▸ YOUR ASSIGNMENT
Retype each line of text in the items below without any changes, and leave the pictures out.
::::::::
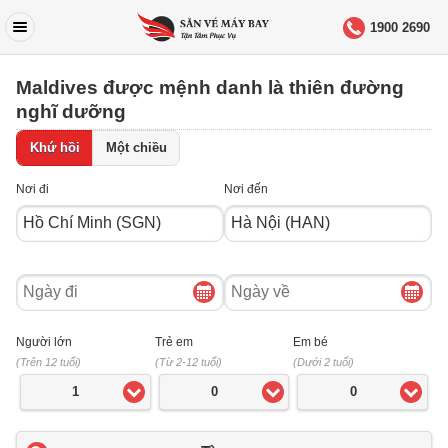
1900 2690
Maldives được mệnh danh là thiên đường
nghĩ dưỡng
Khứ hồi
Một chiều
Nơi đi
Nơi đến
Ngày
Ngày
đi
về
Người lớn
Trẻ em
Em bé
(Trên 12 tuổi)
(Từ 2-12 tuổi)
(Dưới 2 tuổi)
1
0
0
::::::::
▸ WRITTEN RESPONSE
1900 2690
Maldives được mệnh danh là thiên đường
nghĩ dưỡng
Khứ hồi
Một chiều
Nơi đi
Nơi đến
Ngày
Ngày
đi
về
Người lớn
Trẻ em
Em bé
(Trên 12 tuổi)
(Từ 2-12 tuổi)
(Dưới 2 tuổi)
1
0
0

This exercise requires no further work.